- Aug 06, 2026

Controversia en Sevilla por la construcción de la gran mezquita en Polígono Sur tras 20 años de lucha

Un sueño de 20 años por consolidar la gran mezquita en Sevilla

Desde hace dos décadas, Jalid Nieto, nacido Joaquín en Sevilla hace 67 años, lidera la apasionada lucha por la construcción de una gran mezquita en Sevilla. La actual ubicación, situada en un solar de 3.000 metros cuadrados en el barrio de Polígono Sur, fue descubierto casi por casualidad a finales de 2024 y adquirido por la Fundación Mezquita de Sevilla con apoyo económico internacional para impulsar un proyecto único.

El proyecto: un centro cultural islámico más allá de una mezquita

El ambicioso plan contempla un edificio de 4.000 metros cuadrados, con un minarete de 30 metros de altura y alrededor de mil metros cuadrados destinados a oración islámica, destinado a ser mucho más que un espacio de culto. Según Jalid, el centro cultural islámico acogerá a toda la comunidad y se integrará en la vida sevillana, enfatizando su arraigo local y el deseo de diálogo intercultural en una ciudad históricamente católica.

El diseño arquitectónico, a cargo del reconocido Guillermo Vázquez Consuegra, encuentra inspiración en joyas sevillanas como el Alcázar y la Giralda, símbolo que nació originalmente como minarete. El presupuesto asciende a aproximadamente 10 millones de euros, con licencia de obras ya concedida por el Ayuntamiento de Sevilla.

Oposición contundente: la cruzada política de Vox

No obstante, la iniciativa se ha encontrado con una fuerte oposición liderada por Vox, partido de extrema derecha que sostiene que la construcción supone una amenaza para la identidad tradicional y católica de Sevilla.
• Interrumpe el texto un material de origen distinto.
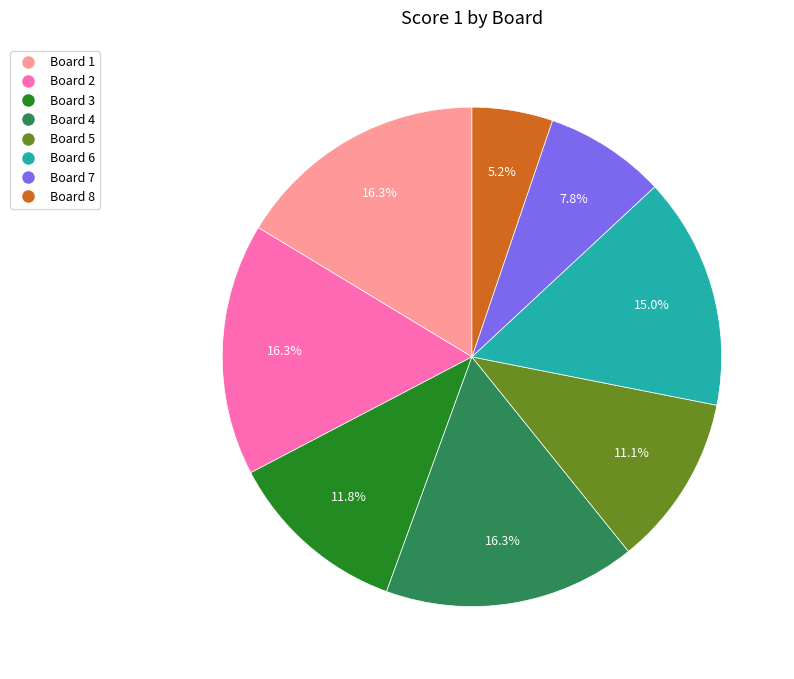

To the nearest percent, what is the average slice percentage?

12%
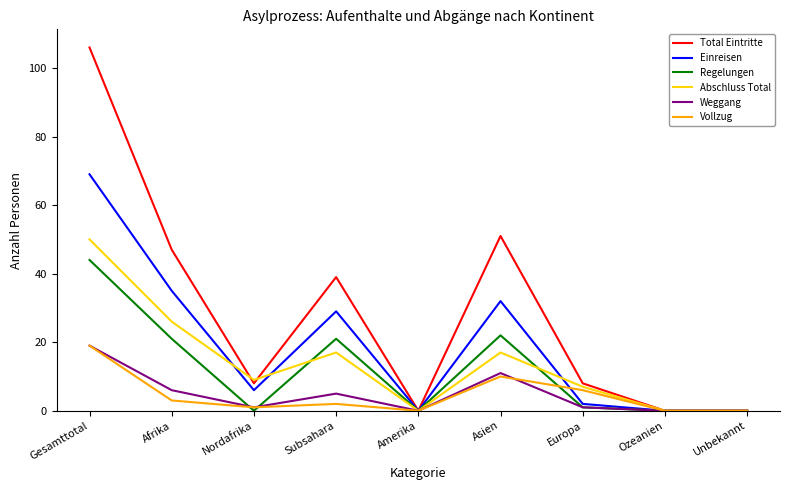

What position from the right is Subsahara?

6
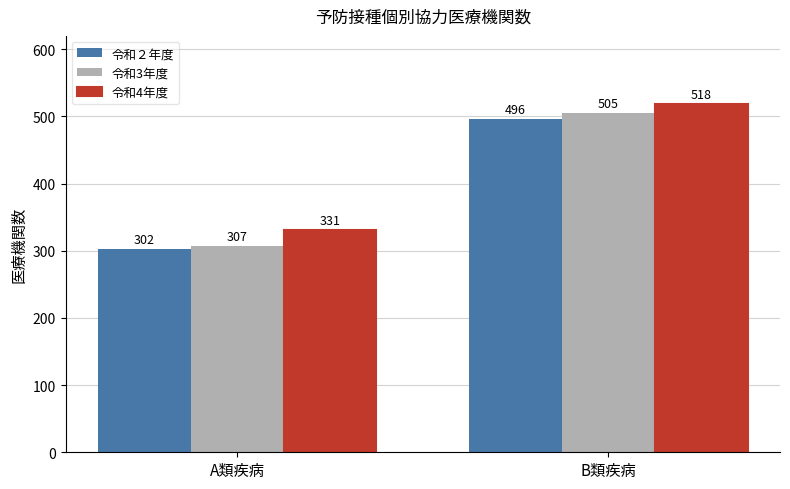

How many 令和２年度 values are between 302 and 496?

2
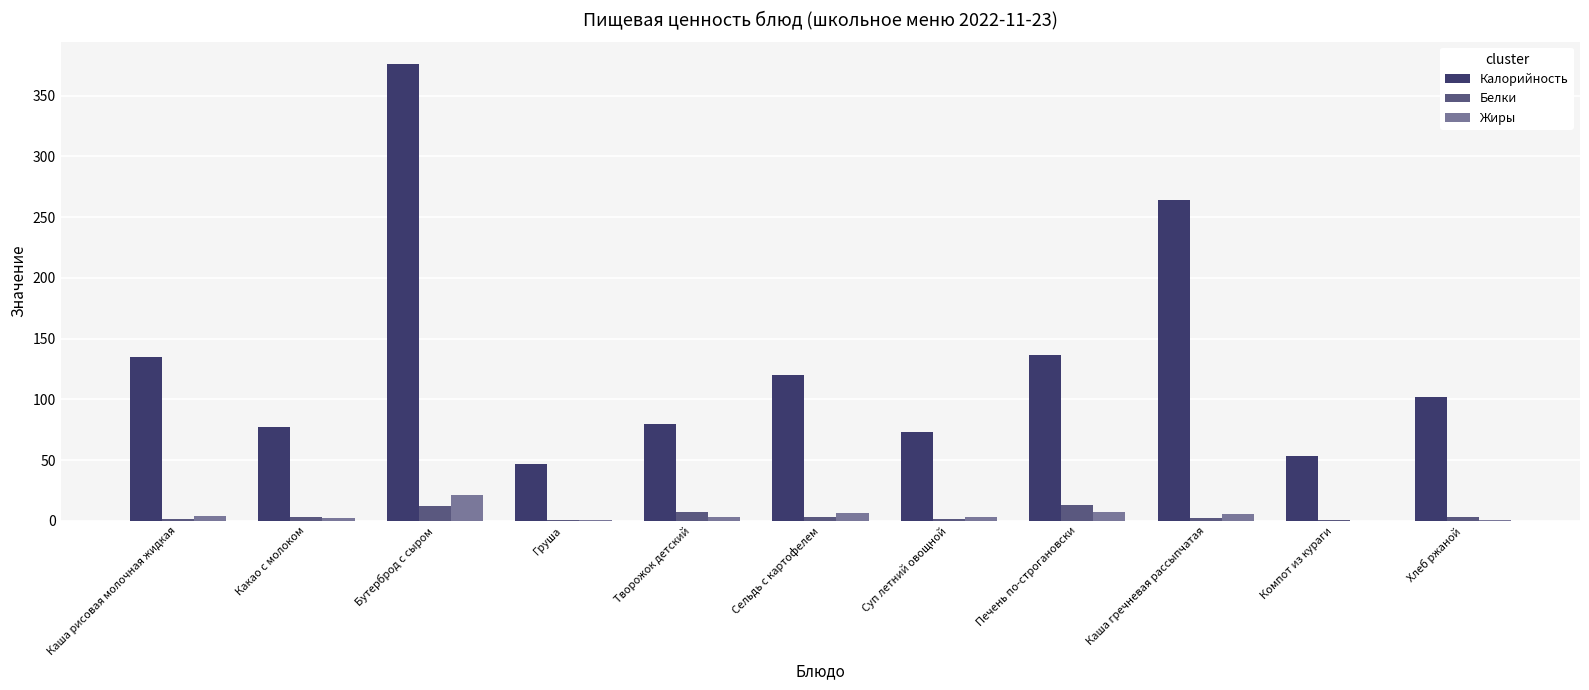

What is the greatest value displayed?

375.6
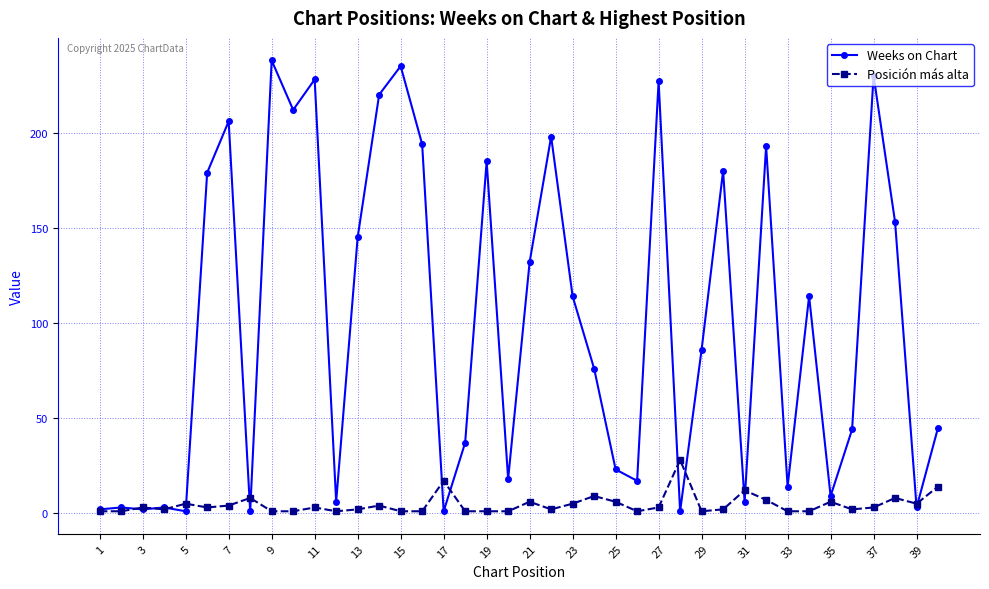

Which series has the largest total across all categories?

Weeks on Chart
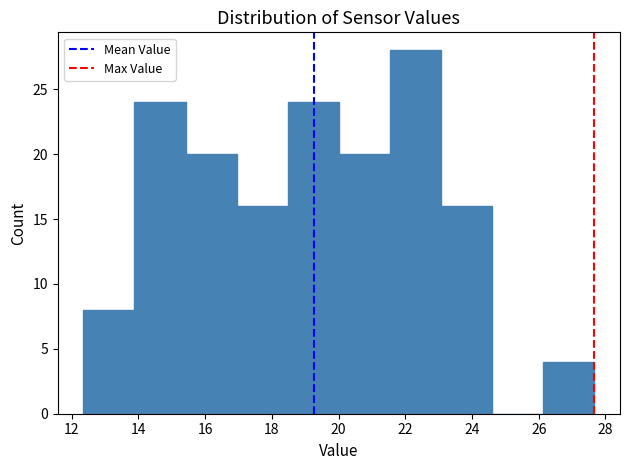

Reading left to right, list every bar in this chart as the range it spans on the x-axis followed by its height. Neither the bar edges nor the heights are printed on the chart, so give them approximately, as read against the axes.

12.4 to 13.8: 8
13.8 to 15.4: 24
15.4 to 17.0: 20
17.0 to 18.4: 16
18.4 to 20.0: 24
20.0 to 21.6: 20
21.6 to 23.0: 28
23.0 to 24.6: 16
24.6 to 26.2: 0
26.2 to 27.6: 4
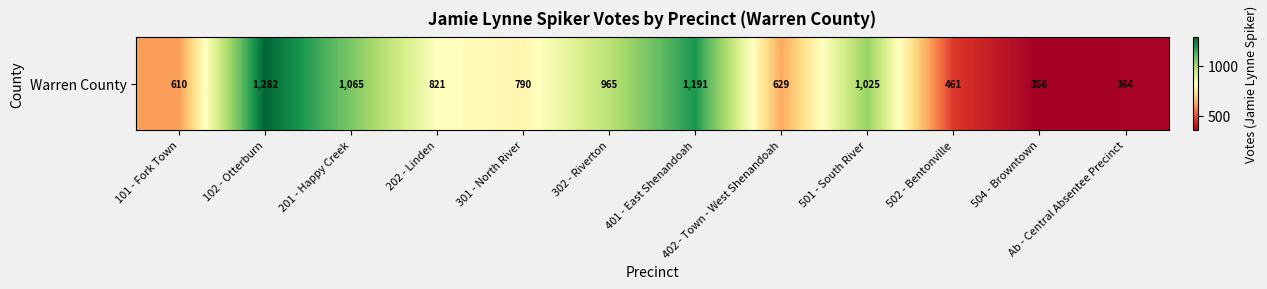

At which label is the value closest to 819?

202 - Linden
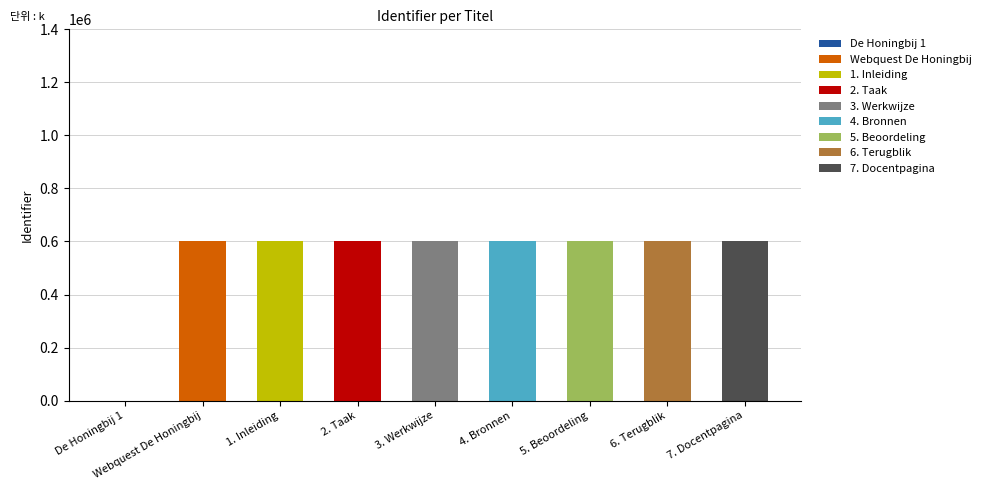

What position from the left is 1. Inleiding?

3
Gonzalo García de Polavieja, portavoz municipal de Vox, ha llegado a comparar la zona con el barrio de Molenbeek, en Bélgica, conocido por su alta población musulmana y por ser cuna de atentados terroristas europeos en 2015 y 2016, una referencia que ha encendido aún más la polémica y el miedo social.

Los ataques no solo se limitan al plano político, sino que se han producido actos de hostilidad, como la aparición de restos de patas de cerdo en la entrada del solar destinado a la mezquita, algo que Jalid denuncia como delito de odio. Asimismo, las redes sociales han acogido la difusión de mensajes xenófobos y campañas de desinformación perpetradas por seguidores anónimos del partido.

El respaldo institucional y social

A pesar de este rechazo, el Ayuntamiento de Sevilla, liderado por José Luis Sanz, ha aprobado la licencia de obras, subrayando que el proyecto cumple con todas las normativas legales. Además, el arzobispo José Ángel Saiz Meneses ha mostrado una postura neutral respecto a la polémica, caracterizándola como una cuestión de derechos y libertades fundamentales, descartando cualquier injerencia religiosa en la disputa.

Los vecinos del Polígono Sur, una de las zonas con mayores índices de pobreza en Sevilla, se han manifestado públicamente a favor del proyecto, visualizando la mezquita como un posible motor de regeneración social y cultural para el barrio.

Antecedentes y aprendizajes de proyectos pasados

Este no es el primer intento serio para implantar una gran mezquita en Sevilla. En 2006, la Fundación Mezquita de Sevilla trató de construirla en Los Bermejales, en pleno centro de la ciudad, pero se enfrentó a una oposición vecinal muy negativa y a boicots organizados, especialmente por asociaciones como Bermejales 2000.

Otro intento significativo ocurrió en 2016 en Sevilla Este, impulsado por la Comunidad Islámica con respaldo financiero de Emiratos Árabes Unidos. Como entonces, la polémica política y social llevó a la cancelación del proyecto en el contexto electoral.

Estas experiencias han motivado un cambio estratégico hacia un modelo de mezquita que funcionará también como centro cultural y de servicios para promover la inclusión y revitalización urbana en barrios desfavorecidos, como explica Jalid.

El futuro: esperanza frente al rechazo

Pese a la oposición declarada por Vox y el clima de tensión social, Jalid se mantiene optimista. Confía en que en menos de un año comiencen las obras y en que en unos tres años la voz del muecín pueda escucharse desde el nuevo minarete. Para ello, subraya que la paciencia, la sensatez y el sentido común deben prevalecer para que Sevilla avance hacia una convivencia real y plural.

En sus propias palabras, la mezquita no es una amenaza, sino una parte legítima y esperada del patrimonio sevillano, recordando la inscripción en la Puerta del Perdón de la Catedral: «Al mulku lilah al baka lilah» — todo pertenece a Dios. Asegura además que la presencia musulmana en Sevilla es histórica y positiva, y que etiquetarlos como extraños o enemigos es un error basado en el miedo y el desconocimiento.